INSTRUCTION A — List every action that the Terraform workflow below pulls in with a "uses:" line, including its version tag.

PASSAGE PROVIDED —
Plan on every PR; apply only from protected branches. Use OIDC to assume an IAM role — no long-lived AWS keys in CI secrets.

yaml .github/workflows/terraform.yaml

name: terraform
on:
  pull_request:
    paths: ["envs/**"]
  push:
    branches: [main]
    paths: ["envs/**"]

permissions:
  id-token: write   # Required for OIDC.
  contents: read

jobs:
  plan:
    runs-on: ubuntu-latest
    defaults:
      run:
        working-directory: envs/prod
    steps:
      - uses: actions/checkout@v4
      - uses: aws-actions/configure-aws-credentials@v4
        with:
          role-to-assume: arn:aws:iam::123456789012:role/github-terraform
          aws-region: us-east-1
      - uses: hashicorp/setup-terraform@v3
      - run: terraform init -input=false
      - run: terraform validate
      - run: terraform plan -input=false -out=tfplan
      - uses: actions/upload-artifact@v4
        if: github.event_name == 'pull_request'
        with:
          name: tfplan
          path: envs/prod/tfplan

  apply:
    if: github.ref == 'refs/heads/main' && github.event_name == 'push'
    needs: plan
    runs-on: ubuntu-latest
    environment: production  # Requires manual approval in GitHub.

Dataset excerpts
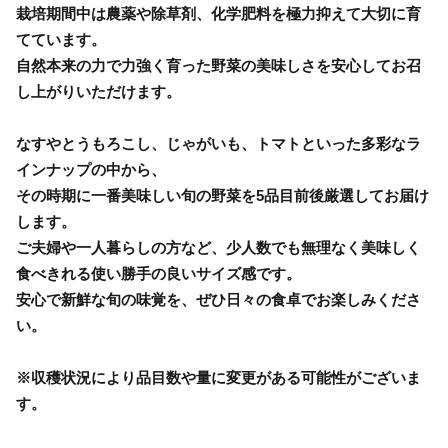
栽培期間中は農薬や除草剤、化学肥料を極力抑えて大切に育
てています。
自然本来の力で力強く育った野菜の美味しさを安心してお召
し上がりいただけます。
なすやとうもろこし、じゃがいも、トマトといった多彩なラ
インナップの中から、
その時期に一番美味しい旬の野菜を5品目前後厳選してお届け
します。
ご夫婦や一人暮らしの方など、少人数でも無理なく美味しく
食べきれる使い勝手の良いサイズ感です。
安心で新鮮な旬の味覚を、ぜひ日々の食卓でお楽しみくださ
い。
※収穫状況により品目数や量に変更がある可能性がございま
す。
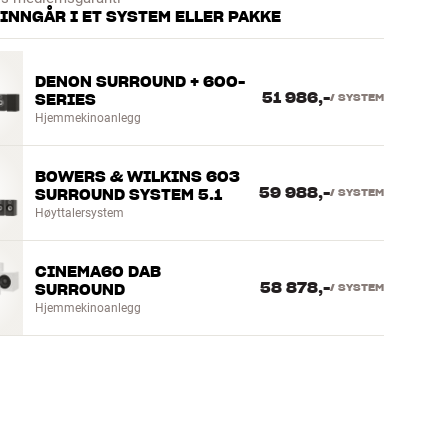
INNGÅR I ET SYSTEM ELLER PAKKE
DENON SURROUND + 600-
51 986,-
SERIES
/
SYSTEM
Hjemmekinoanlegg
BOWERS & WILKINS 603
59 988,-
SURROUND SYSTEM 5.1
/
SYSTEM
Høyttalersystem
CINEMA60 DAB
58 878,-
SURROUND
/
SYSTEM
Hjemmekinoanlegg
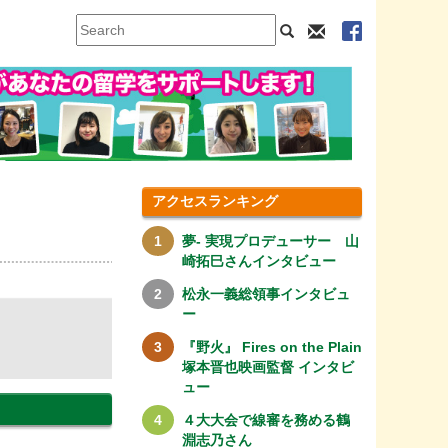
アクセスランキング
夢- 実現プロデューサー 山
崎拓巳さんインタビュー
松永一義総領事インタビュ
ー
『野火』 Fires on the Plain
塚本晋也映画監督 インタビ
ュー
４大大会で線審を務める鶴
淵志乃さん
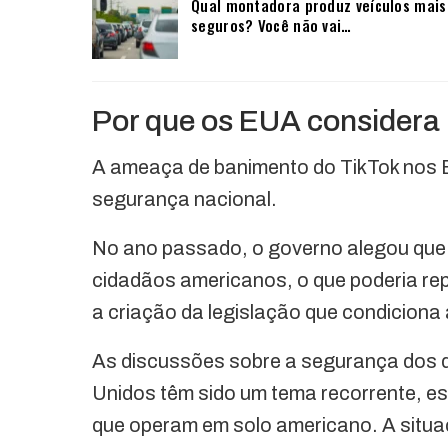
Qual montadora produz veículos mais
seguros? Você não vai…
Por que os EUA considera 
A ameaça de banimento do TikTok nos 
segurança nacional.
No ano passado, o governo alegou que o
cidadãos americanos, o que poderia rep
a criação da legislação que condiciona
As discussões sobre a segurança dos d
Unidos têm sido um tema recorrente, es
que operam em solo americano. A situaç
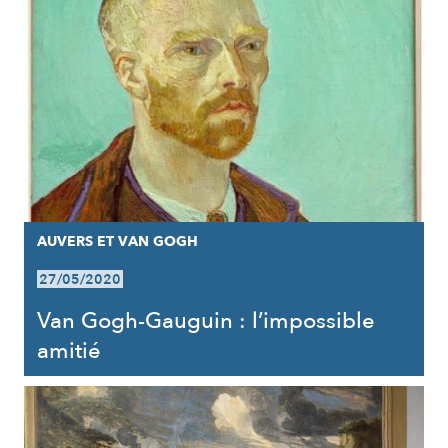
AUVERS ET VAN GOGH
27/05/2020
Van Gogh-Gauguin : l’impossible
amitié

INSTRUCTION B — Pick out each line of the listing above that contains the word "segurança".

EXERCISE RESPONSE A —
actions/checkout@v4
aws-actions/configure-aws-credentials@v4
hashicorp/setup-terraform@v3
actions/upload-artifact@v4

EXERCISE RESPONSE B —
segurança nacional.
As discussões sobre a segurança dos d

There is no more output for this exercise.